November Verse 2: At a reading

Verse 2: At a poetry reading
Tonight’s star reads with great sonority
poems of country, beasts, trees, birds,
with great if pained superiority
over those who use not words
but guns on feral, sick or wounded
animals, whose lands are bounded,
cut by fences which (truth!) he
declares offensive. Glory be!
His passion shames my mammal-eating,
planet-warming life. It shakes
my donsie tricks, my black mistakes,
my use of coal-fired power for heating.
And yet I wish that he could tell
that other humans are not hell.

There’s a line in there that’s stolen from the great Robert Burns. You can read the poem it’s from here

7 responses to “November Verse 2: At a reading

  1. Not ‘stolen’ but ‘repurposed’ from Rabbie, Jonathan.


  2. What a great word is donsie. It should be widely known and used.
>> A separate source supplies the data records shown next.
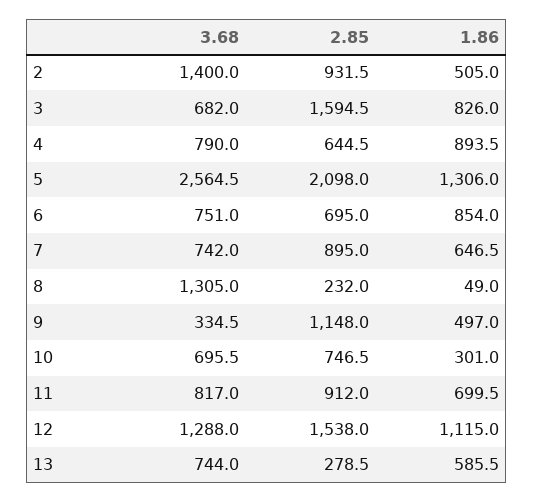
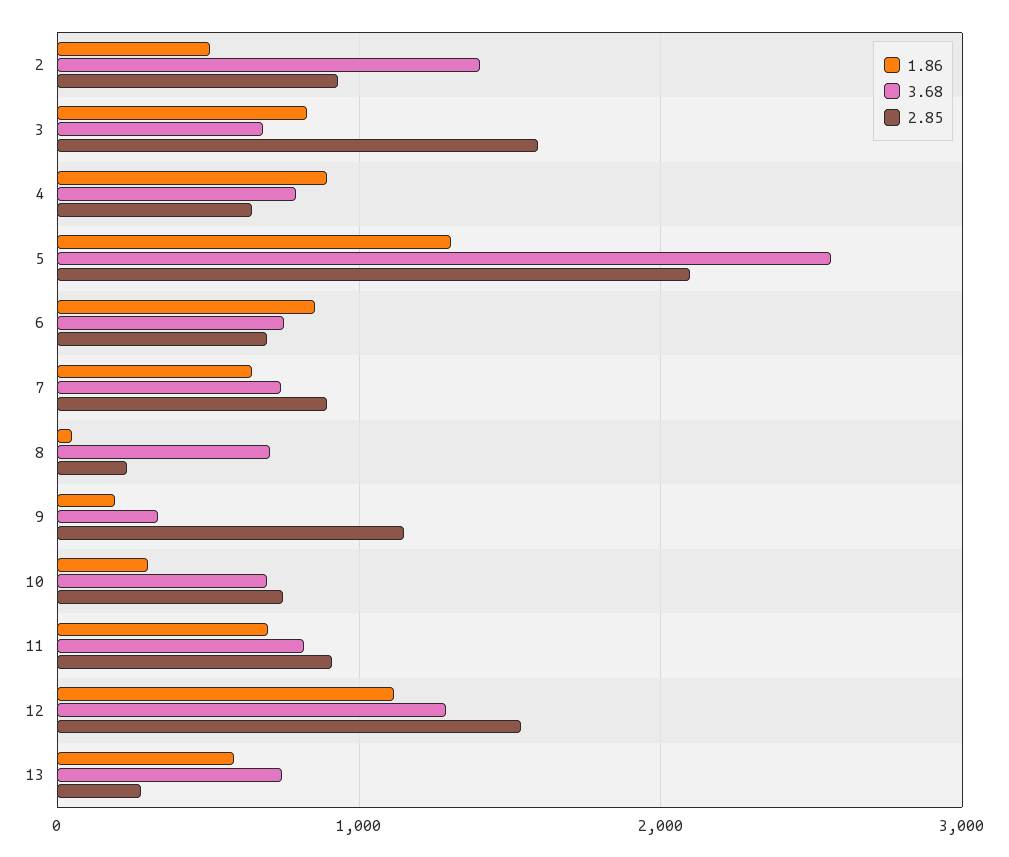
  {
    "3.68": {
      "2": 1400,
      "3": 682,
      "4": 790,
      "5": 2564.5,
      "6": 751,
      "7": 742,
-     "8": 1305,
+     "8": 700,
      "9": 334.5,
      "10": 695.5,
      "11": 817,
      "12": 1288,
      "13": 744
    },
    "2.85": {
      "2": 931.5,
      "3": 1594.5,
      "4": 644.5,
      "5": 2098,
      "6": 695,
      "7": 895,
      "8": 232,
      "9": 1148,
      "10": 746.5,
      "11": 912,
      "12": 1538,
      "13": 278.5
    },
    "1.86": {
      "2": 505,
      "3": 826,
      "4": 893.5,
      "5": 1306,
      "6": 854,
      "7": 646.5,
      "8": 49,
-     "9": 497,
+     "9": 200,
      "10": 301,
      "11": 699.5,
      "12": 1115,
      "13": 585.5
    }
  }

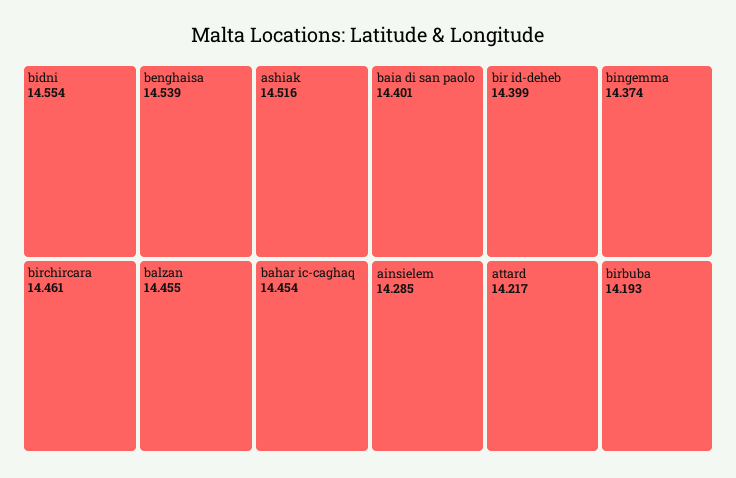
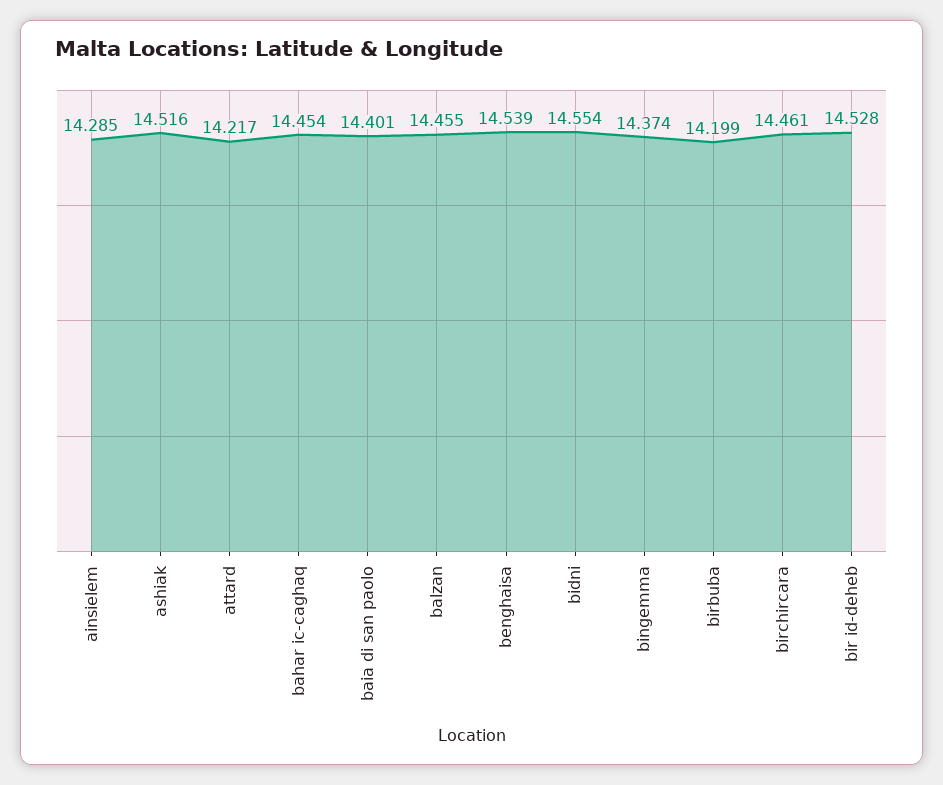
  {
    "bidni": 14.554,
    "benghaisa": 14.539,
    "ashiak": 14.516,
    "birchircara": 14.461,
    "balzan": 14.455,
    "bahar ic-caghaq": 14.454,
    "baia di san paolo": 14.401,
-   "bir id-deheb": 14.399,
+   "bir id-deheb": 14.528,
    "bingemma": 14.374,
    "ainsielem": 14.285,
    "attard": 14.217,
-   "birbuba": 14.193
+   "birbuba": 14.199
  }

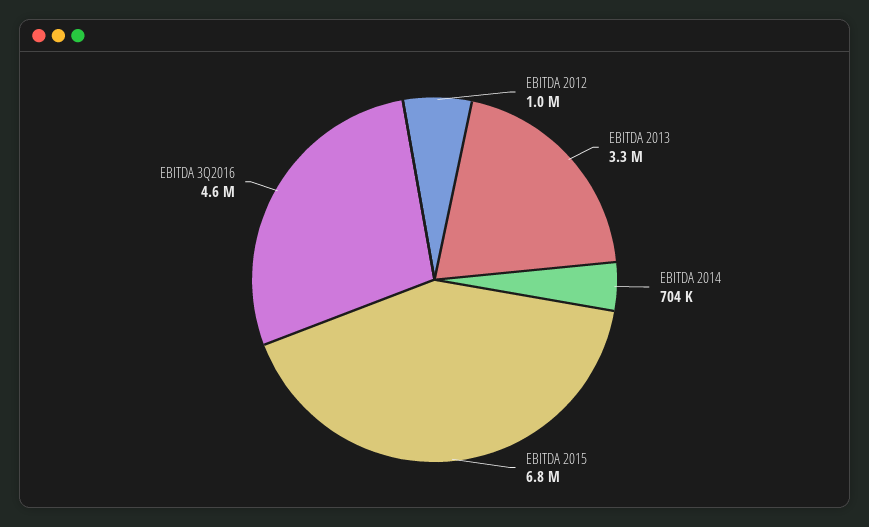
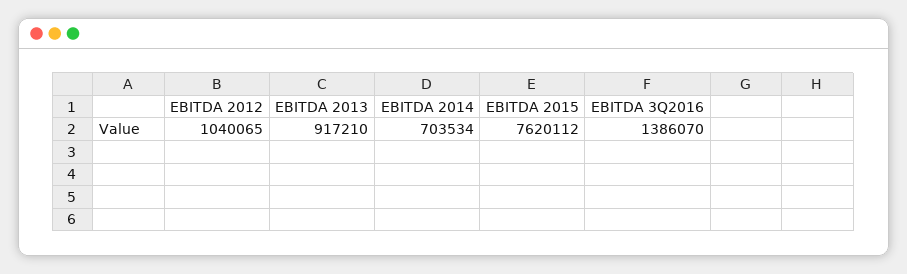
  {
    "EBITDA 2012": 1040065,
-   "EBITDA 2013": 3300000,
+   "EBITDA 2013": 917210,
    "EBITDA 2014": 703534,
-   "EBITDA 2015": 6800000,
+   "EBITDA 2015": 7620112,
-   "EBITDA 3Q2016": 4600000
+   "EBITDA 3Q2016": 1386070
  }

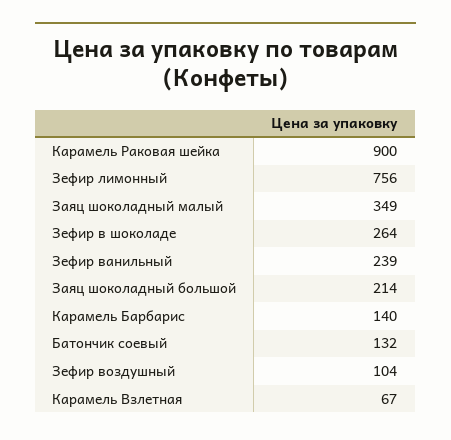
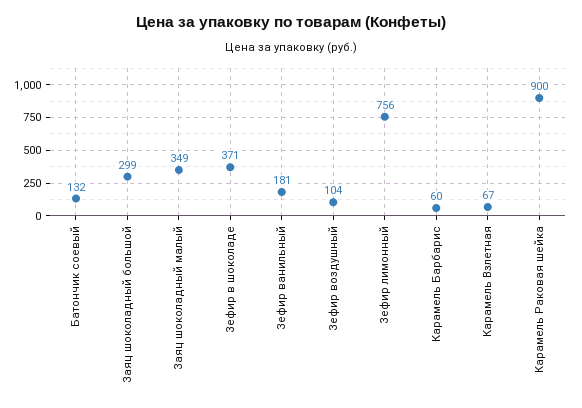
  {
    "Карамель Раковая шейка": 900,
    "Зефир лимонный": 756,
    "Заяц шоколадный малый": 349,
-   "Зефир в шоколаде": 264,
+   "Зефир в шоколаде": 371,
-   "Зефир ванильный": 239,
+   "Зефир ванильный": 181,
-   "Заяц шоколадный большой": 214,
+   "Заяц шоколадный большой": 299,
-   "Карамель Барбарис": 140,
+   "Карамель Барбарис": 60,
    "Батончик соевый": 132,
    "Зефир воздушный": 104,
    "Карамель Взлетная": 67
  }

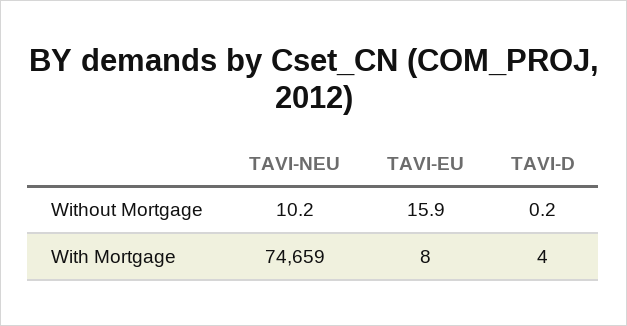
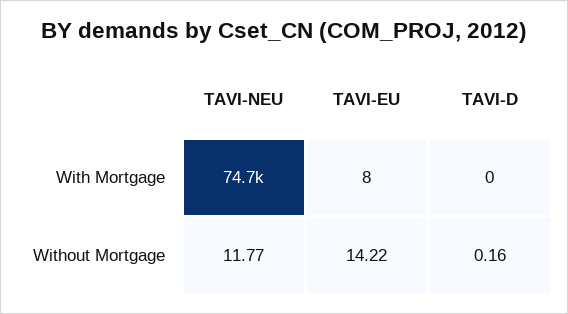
  {
    "TAVI-NEU": {
-     "Without Mortgage": 10.2,
+     "Without Mortgage": 11.77,
      "With Mortgage": 74659
    },
    "TAVI-EU": {
-     "Without Mortgage": 15.9,
+     "Without Mortgage": 14.22,
      "With Mortgage": 8
    },
    "TAVI-D": {
      "Without Mortgage": 0.16,
-     "With Mortgage": 4
+     "With Mortgage": 0
    }
  }

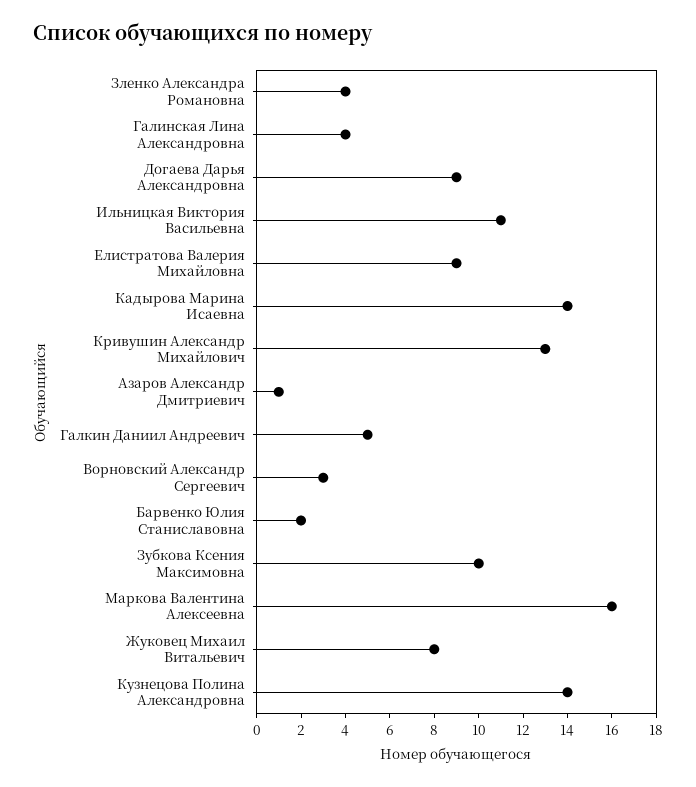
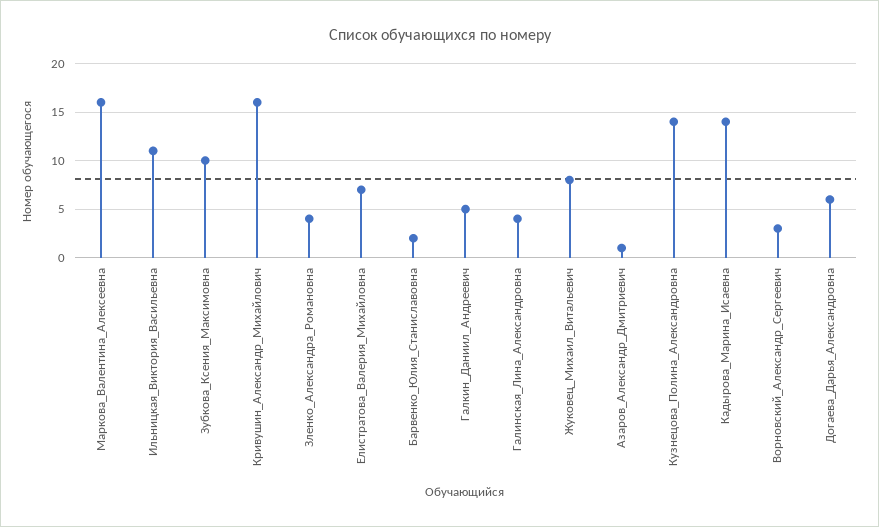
  {
    "Зленко Александра Романовна": 4,
    "Галинская Лина Александровна": 4,
-   "Догаева Дарья Александровна": 9,
+   "Догаева Дарья Александровна": 6,
    "Ильницкая Виктория Васильевна": 11,
-   "Елистратова Валерия Михайловна": 9,
+   "Елистратова Валерия Михайловна": 7,
    "Кадырова Марина Исаевна": 14,
-   "Кривушин Александр Михайлович": 13,
+   "Кривушин Александр Михайлович": 16,
    "Азаров Александр Дмитриевич": 1,
    "Галкин Даниил Андреевич": 5,
    "Ворновский Александр Сергеевич": 3,
    "Барвенко Юлия Станиславовна": 2,
    "Зубкова Ксения Максимовна": 10,
    "Маркова Валентина Алексеевна": 16,
    "Жуковец Михаил Витальевич": 8,
    "Кузнецова Полина Александровна": 14
  }

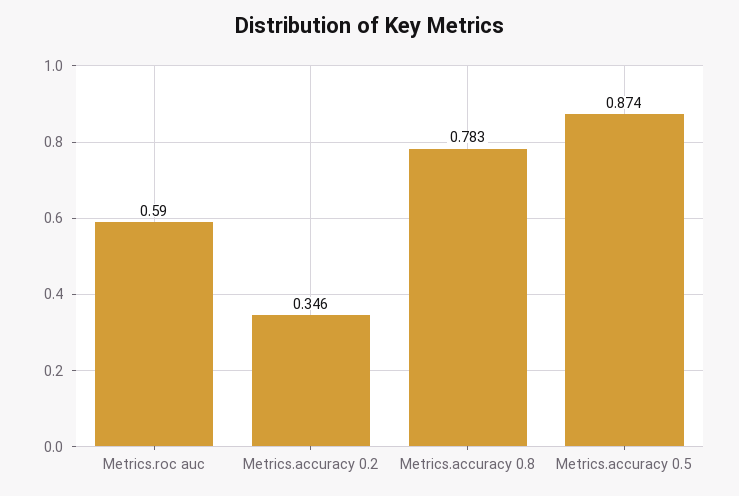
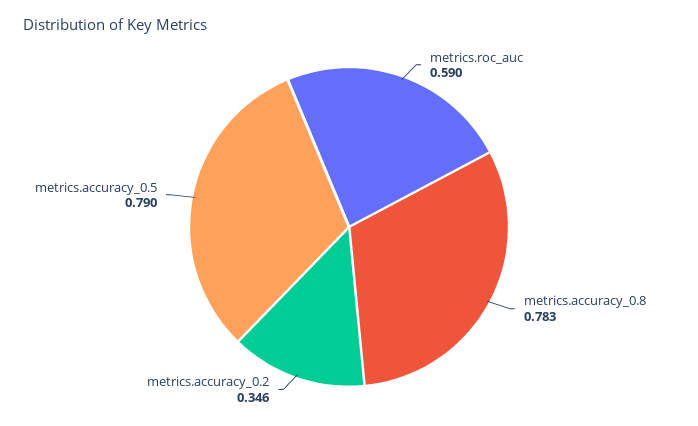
  {
    "Metrics.roc auc": 0.59,
    "Metrics.accuracy 0.2": 0.346,
    "Metrics.accuracy 0.8": 0.783,
-   "Metrics.accuracy 0.5": 0.874
+   "Metrics.accuracy 0.5": 0.79
  }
  3. True Kathy. Also glaikit, niffer, aiblins and kennin


  4. Maybe it’s homage rather than theft. Thanks to your helpful link I see that your poet is making another point i.e. that it was ever thus and the Righteous will always be around


    • Homage, yes thanks you Lisa, much less jailable. I confess I hadn’t read the Burns poem closely until writing this little verse of mine sent me in search of it. I love:
      Then gently scan your brother man,
      Still gentler sister woman;
      Tho’ they may gang a kennin wrang,
      To step aside is human.
      I’ve never understood it as accepting the persistence of the unco guid, but just as giving them a serve.